I have created BZ1545842 to track the nameserver issue separately from the iptables problems
(In reply to Tony Breeds from comment #21) > So I guess it's an intentional change that will hit upstream when we switch > to CentOS 7.5 and get the newer docker. It will hit us earlier, Docker is in Extras repo and there is Docker 1.13 update coming to 7.4 Extras. I'm pushing pre-release to RDO deps since it should help fix runc/systemd race https://bugs.launchpad.net/tripleo/+bug/1744954 Please chime in in https://review.rdoproject.org/r/12292 !
Workaround mentioned in https://github.com/docker/docker/pull/28257 is iptables: false in docker daemon config wdyt?
We need to be careful if we do this workaround, we had some issues in the past when iptables was set to false in docker daemon: https://bugs.launchpad.net/tripleo/+bug/1709325
> https://bugs.launchpad.net/tripleo/+bug/1709325 So that's for kolla build on the undercloud, OC is fine and defaults to ipstables: false I'd like to understand why are we running kolla build in UC??

MATERIAL SUPPLIED:
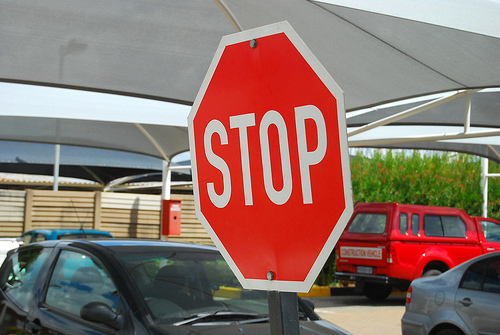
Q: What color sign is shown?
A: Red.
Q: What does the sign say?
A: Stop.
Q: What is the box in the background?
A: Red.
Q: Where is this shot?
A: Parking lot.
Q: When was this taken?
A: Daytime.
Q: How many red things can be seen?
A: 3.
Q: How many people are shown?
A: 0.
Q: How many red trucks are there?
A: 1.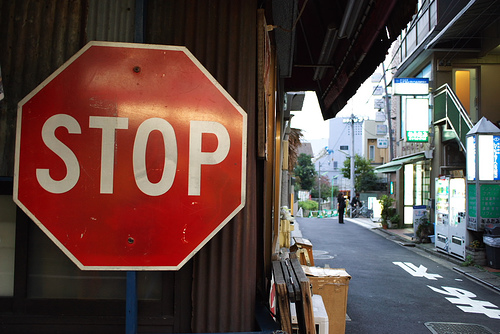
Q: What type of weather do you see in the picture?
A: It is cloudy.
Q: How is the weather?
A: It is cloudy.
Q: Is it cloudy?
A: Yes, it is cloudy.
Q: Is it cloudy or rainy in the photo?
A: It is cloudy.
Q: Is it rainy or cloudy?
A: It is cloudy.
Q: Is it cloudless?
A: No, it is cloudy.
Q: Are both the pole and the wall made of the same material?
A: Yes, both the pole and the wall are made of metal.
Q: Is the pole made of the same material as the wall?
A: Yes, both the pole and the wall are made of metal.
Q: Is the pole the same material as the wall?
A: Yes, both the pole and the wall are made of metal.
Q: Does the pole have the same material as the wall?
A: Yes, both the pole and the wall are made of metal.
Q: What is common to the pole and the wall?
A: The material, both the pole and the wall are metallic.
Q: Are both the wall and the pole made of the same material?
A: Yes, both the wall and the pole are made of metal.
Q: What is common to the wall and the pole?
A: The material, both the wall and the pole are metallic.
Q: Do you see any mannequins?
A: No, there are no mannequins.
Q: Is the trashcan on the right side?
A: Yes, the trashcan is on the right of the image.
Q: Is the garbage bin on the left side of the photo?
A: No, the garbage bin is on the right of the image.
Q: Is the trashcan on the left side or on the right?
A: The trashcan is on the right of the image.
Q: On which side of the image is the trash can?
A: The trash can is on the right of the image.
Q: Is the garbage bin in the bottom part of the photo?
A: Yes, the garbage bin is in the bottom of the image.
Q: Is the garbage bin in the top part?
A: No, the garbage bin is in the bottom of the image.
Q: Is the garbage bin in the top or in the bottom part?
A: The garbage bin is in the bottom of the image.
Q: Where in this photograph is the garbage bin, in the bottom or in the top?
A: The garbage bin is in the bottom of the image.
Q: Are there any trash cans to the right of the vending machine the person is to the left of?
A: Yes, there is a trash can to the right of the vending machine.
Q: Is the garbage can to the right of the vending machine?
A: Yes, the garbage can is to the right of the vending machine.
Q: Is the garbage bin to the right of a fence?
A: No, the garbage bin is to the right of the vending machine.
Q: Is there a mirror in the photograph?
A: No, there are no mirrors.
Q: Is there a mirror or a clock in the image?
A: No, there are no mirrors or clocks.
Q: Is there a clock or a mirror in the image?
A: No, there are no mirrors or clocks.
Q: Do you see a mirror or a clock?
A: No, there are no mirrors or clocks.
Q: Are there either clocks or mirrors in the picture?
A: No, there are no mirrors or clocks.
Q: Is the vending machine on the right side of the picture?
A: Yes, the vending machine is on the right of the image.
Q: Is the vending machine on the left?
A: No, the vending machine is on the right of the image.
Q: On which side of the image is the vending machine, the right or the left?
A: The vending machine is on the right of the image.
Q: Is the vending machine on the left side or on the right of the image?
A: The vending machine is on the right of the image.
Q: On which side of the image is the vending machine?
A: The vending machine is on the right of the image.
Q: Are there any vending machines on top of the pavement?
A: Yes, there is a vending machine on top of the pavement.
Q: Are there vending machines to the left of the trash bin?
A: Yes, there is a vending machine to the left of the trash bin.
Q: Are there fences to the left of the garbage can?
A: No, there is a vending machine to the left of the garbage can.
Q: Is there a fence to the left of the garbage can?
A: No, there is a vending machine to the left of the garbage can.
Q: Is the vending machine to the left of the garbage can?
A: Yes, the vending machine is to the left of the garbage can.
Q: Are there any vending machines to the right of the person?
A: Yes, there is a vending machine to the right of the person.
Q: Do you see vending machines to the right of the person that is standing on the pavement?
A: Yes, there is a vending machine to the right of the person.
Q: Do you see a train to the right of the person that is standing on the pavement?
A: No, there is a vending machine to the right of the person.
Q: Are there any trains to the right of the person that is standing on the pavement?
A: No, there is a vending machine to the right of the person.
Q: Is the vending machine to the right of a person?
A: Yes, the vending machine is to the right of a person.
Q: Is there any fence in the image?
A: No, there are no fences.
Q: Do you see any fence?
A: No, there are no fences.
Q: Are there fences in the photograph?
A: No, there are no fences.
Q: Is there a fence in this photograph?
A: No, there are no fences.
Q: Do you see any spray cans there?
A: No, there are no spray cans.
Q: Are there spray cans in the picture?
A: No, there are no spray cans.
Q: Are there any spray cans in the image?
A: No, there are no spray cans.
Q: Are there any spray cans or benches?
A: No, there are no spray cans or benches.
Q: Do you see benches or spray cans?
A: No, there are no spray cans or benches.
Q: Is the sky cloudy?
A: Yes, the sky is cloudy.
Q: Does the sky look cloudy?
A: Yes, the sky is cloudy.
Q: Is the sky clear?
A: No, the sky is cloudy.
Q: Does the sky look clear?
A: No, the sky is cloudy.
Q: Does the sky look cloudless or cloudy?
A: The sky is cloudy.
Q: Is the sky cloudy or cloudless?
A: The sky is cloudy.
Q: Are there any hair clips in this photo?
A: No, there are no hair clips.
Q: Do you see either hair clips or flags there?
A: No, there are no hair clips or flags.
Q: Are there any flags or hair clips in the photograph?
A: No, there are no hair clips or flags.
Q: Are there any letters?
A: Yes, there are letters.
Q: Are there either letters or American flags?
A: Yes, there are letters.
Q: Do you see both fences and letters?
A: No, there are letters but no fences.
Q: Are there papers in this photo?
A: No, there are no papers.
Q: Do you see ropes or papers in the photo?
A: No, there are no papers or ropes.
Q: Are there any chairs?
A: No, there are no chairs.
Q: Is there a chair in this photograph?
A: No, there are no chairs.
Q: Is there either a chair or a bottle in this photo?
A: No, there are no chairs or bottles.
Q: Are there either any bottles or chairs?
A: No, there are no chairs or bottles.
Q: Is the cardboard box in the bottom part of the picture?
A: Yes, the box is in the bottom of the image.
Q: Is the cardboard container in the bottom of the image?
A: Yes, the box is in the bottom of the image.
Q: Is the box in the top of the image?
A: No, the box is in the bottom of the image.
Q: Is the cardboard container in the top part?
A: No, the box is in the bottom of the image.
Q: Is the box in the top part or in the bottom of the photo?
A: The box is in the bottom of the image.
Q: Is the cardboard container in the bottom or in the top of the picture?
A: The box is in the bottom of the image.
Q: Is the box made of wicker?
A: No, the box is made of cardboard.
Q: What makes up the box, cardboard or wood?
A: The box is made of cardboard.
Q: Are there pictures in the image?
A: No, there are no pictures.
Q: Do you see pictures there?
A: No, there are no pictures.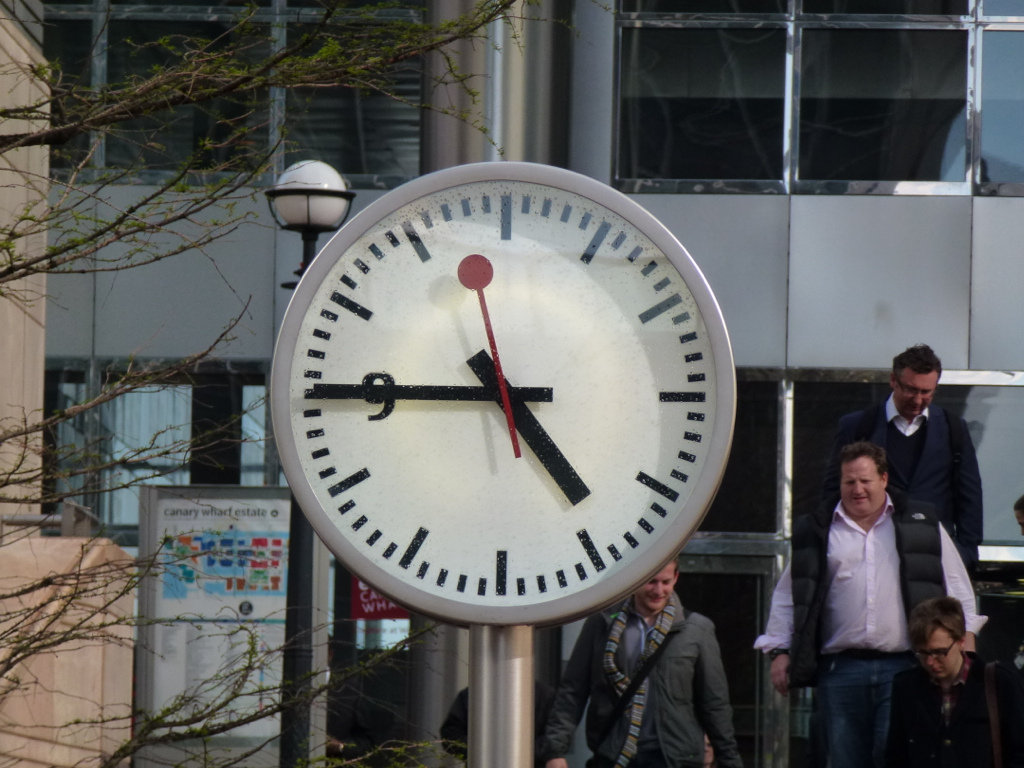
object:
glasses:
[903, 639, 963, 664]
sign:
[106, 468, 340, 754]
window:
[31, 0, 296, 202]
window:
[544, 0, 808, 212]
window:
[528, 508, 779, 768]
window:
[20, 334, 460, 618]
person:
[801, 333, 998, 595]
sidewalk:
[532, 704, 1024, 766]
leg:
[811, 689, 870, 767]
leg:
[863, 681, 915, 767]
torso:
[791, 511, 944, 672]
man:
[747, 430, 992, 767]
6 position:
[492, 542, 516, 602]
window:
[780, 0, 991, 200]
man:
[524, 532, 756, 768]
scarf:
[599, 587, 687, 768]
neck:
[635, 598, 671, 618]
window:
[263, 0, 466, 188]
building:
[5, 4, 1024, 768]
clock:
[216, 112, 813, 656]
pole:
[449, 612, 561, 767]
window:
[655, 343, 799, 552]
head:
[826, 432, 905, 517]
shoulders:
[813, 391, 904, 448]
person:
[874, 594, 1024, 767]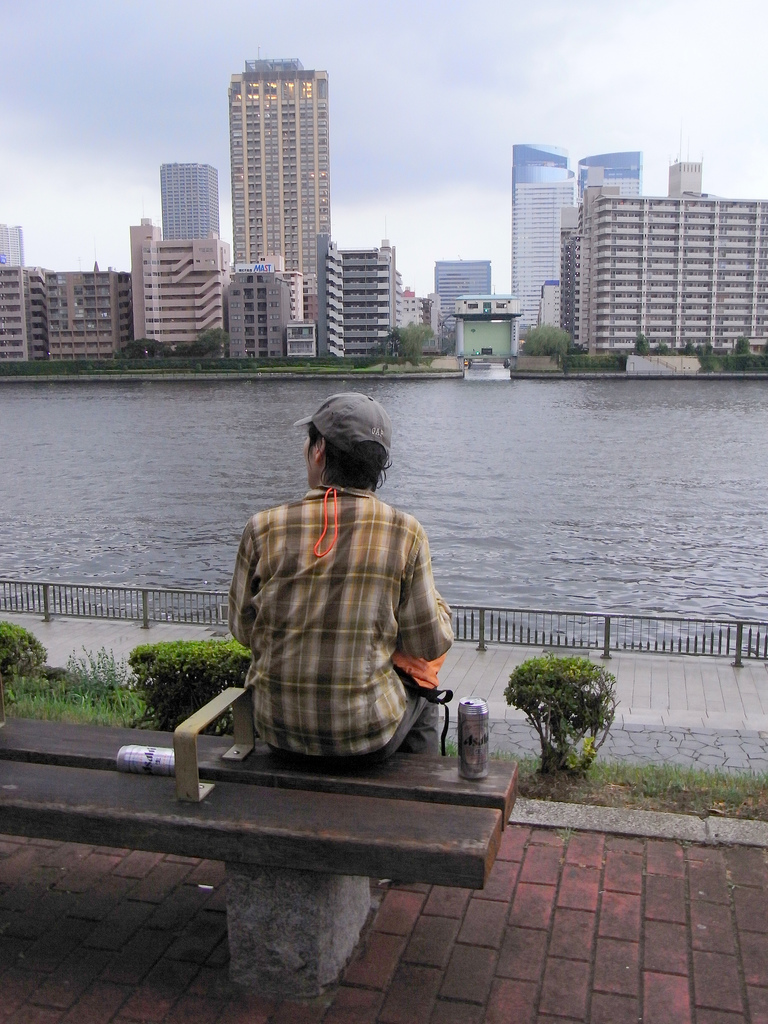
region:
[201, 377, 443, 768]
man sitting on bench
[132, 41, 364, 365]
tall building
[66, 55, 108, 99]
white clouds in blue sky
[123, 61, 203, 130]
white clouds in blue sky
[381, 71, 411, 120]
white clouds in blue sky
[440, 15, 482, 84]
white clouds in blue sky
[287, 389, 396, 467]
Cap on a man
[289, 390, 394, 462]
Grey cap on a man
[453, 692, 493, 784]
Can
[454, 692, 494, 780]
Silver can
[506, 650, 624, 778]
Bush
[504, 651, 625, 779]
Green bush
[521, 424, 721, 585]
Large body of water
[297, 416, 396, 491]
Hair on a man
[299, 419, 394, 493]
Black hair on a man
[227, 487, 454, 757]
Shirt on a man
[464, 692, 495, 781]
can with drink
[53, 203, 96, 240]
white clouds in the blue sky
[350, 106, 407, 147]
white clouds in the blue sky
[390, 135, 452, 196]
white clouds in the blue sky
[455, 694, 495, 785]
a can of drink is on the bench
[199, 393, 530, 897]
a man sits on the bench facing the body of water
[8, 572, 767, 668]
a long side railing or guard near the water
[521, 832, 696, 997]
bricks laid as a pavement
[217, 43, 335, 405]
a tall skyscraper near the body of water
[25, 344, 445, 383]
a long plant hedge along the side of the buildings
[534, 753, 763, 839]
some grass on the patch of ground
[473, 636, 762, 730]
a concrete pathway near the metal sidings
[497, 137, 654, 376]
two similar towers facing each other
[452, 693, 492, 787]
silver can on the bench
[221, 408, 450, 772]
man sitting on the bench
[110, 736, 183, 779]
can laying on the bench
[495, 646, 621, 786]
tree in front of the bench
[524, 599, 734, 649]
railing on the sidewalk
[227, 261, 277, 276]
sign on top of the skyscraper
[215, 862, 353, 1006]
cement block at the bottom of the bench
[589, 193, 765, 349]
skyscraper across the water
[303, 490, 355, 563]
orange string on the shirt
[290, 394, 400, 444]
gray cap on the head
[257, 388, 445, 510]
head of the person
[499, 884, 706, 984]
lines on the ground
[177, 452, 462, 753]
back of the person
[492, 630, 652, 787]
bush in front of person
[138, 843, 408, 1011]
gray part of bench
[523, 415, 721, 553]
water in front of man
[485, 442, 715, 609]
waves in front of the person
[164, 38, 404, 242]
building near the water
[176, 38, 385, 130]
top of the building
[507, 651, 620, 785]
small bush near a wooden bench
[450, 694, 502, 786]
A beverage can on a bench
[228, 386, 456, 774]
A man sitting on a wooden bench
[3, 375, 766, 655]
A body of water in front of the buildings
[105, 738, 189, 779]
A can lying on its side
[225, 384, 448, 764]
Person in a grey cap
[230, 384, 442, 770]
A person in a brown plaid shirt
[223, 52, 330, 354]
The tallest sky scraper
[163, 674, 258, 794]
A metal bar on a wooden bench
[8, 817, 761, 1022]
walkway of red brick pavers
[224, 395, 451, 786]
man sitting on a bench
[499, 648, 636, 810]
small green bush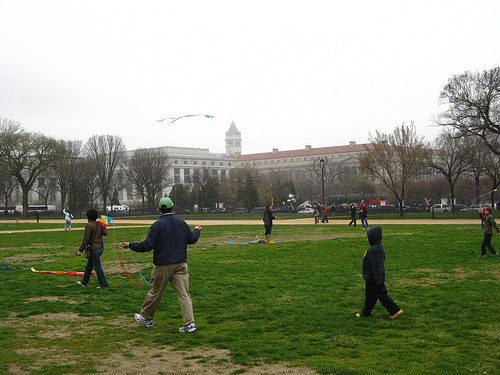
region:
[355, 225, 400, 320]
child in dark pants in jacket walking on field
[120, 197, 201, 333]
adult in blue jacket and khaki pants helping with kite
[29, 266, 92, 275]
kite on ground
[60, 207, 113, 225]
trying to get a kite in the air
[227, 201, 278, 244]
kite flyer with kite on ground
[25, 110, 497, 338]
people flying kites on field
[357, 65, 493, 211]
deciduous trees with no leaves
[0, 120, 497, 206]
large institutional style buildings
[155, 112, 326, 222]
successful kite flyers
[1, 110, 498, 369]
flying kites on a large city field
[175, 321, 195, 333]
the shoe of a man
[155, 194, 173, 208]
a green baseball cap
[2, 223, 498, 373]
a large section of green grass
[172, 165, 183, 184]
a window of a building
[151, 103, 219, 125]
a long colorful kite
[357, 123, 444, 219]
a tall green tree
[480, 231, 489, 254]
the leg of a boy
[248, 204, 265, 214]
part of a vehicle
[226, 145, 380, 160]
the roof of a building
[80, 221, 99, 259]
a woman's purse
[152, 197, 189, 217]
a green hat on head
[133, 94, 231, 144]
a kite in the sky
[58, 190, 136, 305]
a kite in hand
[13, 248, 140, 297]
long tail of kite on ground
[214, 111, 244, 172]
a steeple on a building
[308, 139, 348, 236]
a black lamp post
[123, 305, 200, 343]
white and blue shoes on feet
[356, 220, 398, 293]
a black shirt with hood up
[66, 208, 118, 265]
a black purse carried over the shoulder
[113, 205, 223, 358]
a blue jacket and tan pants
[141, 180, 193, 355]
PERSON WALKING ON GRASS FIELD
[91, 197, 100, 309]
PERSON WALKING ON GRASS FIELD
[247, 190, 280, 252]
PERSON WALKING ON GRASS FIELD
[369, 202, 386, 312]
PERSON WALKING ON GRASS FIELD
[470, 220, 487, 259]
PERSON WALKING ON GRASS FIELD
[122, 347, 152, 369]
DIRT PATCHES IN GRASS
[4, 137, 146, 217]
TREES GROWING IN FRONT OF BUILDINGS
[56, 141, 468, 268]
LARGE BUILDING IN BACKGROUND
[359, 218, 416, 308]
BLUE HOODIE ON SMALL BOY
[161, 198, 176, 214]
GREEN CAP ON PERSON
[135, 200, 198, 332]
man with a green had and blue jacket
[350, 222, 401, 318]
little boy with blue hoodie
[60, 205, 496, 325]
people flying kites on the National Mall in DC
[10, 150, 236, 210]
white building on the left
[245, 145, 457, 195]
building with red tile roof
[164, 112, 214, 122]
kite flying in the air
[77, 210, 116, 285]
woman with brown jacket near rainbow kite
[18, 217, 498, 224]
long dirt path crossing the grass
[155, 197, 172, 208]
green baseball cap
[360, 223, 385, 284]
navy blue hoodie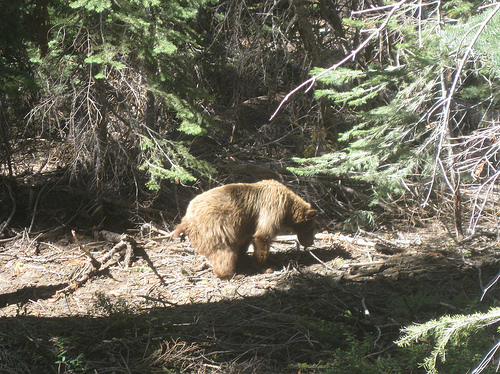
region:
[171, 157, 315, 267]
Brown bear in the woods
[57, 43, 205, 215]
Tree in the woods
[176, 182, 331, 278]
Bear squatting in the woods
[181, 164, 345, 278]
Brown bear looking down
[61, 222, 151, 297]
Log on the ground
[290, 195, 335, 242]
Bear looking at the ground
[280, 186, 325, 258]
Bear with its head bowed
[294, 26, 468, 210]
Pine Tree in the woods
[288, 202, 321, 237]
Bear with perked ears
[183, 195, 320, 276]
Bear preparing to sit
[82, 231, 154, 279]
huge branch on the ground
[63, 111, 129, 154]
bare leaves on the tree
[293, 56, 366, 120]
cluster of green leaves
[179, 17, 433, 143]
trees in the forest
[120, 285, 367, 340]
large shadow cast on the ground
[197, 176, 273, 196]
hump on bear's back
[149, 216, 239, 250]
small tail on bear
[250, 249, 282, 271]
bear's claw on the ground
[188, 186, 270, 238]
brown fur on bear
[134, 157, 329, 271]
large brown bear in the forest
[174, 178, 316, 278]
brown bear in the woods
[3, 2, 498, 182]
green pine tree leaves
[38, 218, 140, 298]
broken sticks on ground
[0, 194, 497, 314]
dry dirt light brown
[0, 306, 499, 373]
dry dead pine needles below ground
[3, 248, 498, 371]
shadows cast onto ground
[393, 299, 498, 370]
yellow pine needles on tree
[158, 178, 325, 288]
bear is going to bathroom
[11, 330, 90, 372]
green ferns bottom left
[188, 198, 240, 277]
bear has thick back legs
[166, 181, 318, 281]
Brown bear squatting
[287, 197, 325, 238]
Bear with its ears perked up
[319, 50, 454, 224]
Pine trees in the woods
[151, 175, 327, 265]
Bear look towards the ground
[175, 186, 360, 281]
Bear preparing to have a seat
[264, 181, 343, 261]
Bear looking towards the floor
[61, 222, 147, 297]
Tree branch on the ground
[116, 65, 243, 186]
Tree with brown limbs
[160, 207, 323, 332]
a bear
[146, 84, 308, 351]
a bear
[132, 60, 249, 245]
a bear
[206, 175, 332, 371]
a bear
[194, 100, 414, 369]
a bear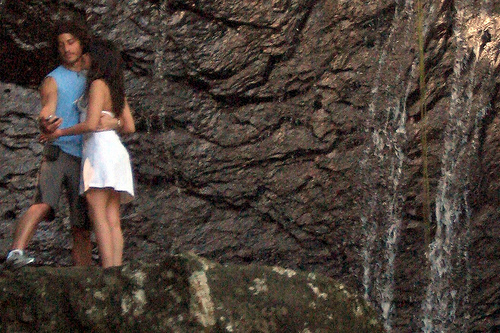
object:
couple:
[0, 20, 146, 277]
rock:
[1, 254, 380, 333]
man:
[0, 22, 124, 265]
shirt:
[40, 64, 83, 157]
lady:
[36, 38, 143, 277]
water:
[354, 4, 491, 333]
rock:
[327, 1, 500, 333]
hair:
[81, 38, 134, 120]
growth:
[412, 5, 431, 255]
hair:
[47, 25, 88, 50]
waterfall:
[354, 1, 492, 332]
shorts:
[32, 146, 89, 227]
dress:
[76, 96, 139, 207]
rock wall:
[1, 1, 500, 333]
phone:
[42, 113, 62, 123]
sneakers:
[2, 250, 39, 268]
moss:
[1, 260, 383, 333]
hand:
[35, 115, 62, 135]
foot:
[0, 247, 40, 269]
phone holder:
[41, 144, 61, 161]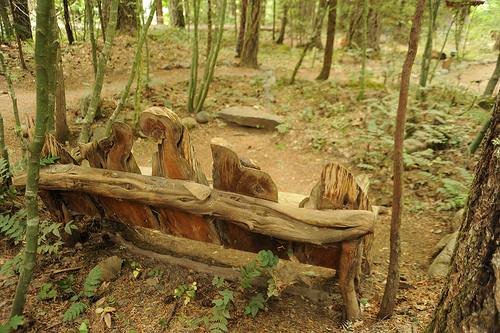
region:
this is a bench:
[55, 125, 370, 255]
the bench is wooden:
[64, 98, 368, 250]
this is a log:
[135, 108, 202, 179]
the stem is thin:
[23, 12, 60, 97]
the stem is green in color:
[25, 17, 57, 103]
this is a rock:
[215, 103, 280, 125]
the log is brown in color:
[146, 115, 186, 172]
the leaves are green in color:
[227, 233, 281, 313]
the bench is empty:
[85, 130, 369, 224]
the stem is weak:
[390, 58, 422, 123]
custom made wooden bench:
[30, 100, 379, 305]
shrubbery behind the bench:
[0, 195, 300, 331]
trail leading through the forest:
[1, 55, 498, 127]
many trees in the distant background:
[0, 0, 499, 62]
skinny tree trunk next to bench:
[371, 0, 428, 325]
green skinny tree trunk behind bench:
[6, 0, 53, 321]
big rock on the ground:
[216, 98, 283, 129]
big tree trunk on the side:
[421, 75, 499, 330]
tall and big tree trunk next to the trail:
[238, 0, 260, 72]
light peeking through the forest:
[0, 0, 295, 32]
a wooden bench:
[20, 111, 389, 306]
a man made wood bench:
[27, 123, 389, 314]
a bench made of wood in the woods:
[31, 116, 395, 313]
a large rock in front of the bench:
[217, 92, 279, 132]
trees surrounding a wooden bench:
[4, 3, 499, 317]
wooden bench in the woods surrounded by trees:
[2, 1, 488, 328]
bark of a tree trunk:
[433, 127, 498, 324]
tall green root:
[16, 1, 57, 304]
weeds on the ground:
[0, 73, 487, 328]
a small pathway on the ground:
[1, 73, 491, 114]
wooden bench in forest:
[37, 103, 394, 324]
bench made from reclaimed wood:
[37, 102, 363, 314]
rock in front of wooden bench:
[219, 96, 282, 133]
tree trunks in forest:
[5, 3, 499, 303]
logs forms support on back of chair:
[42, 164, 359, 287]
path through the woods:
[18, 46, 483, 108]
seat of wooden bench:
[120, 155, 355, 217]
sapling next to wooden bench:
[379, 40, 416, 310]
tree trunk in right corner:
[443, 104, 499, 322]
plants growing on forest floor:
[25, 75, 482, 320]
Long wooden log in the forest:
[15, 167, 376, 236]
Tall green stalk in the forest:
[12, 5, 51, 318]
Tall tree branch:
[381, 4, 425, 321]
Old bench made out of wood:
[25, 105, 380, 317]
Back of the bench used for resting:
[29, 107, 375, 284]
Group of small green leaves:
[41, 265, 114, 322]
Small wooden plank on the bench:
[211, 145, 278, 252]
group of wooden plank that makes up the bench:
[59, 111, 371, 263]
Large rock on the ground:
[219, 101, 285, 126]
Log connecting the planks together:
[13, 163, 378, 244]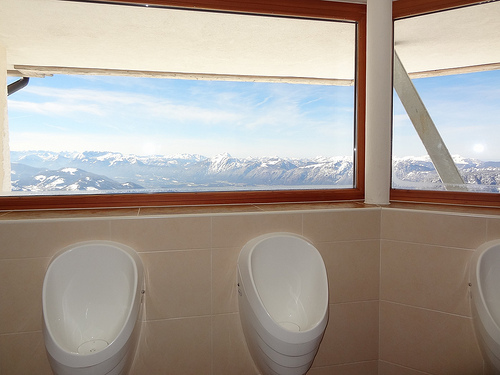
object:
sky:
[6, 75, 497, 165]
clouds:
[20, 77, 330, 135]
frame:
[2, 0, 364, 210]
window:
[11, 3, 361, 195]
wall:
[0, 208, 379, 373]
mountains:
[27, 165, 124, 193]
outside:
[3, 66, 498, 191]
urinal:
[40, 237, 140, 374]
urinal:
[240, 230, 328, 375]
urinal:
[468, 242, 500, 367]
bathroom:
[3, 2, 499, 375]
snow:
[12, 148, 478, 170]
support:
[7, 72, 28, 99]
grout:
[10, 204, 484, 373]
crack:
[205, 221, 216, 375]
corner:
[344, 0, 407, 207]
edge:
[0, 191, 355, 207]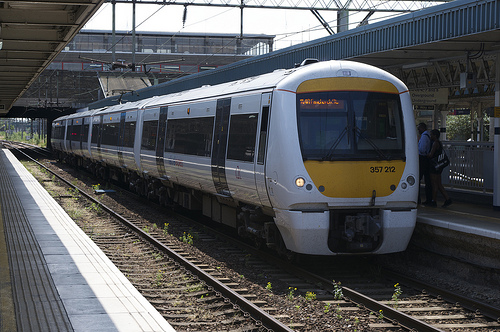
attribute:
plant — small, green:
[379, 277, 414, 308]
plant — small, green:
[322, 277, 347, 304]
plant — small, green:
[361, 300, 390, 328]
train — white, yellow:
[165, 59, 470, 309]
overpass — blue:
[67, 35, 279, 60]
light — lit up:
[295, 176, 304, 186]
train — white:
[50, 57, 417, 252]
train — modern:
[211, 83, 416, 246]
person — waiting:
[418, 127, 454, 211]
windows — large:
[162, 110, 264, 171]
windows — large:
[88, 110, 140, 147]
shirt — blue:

AIM: In the bug thread excerpt, which bug was created to track the nameserver issue separately from the iptables problems? The items are separate material and have no connection to the bug thread excerpt.

OUTPUT FOR THIS TASK: BZ1545842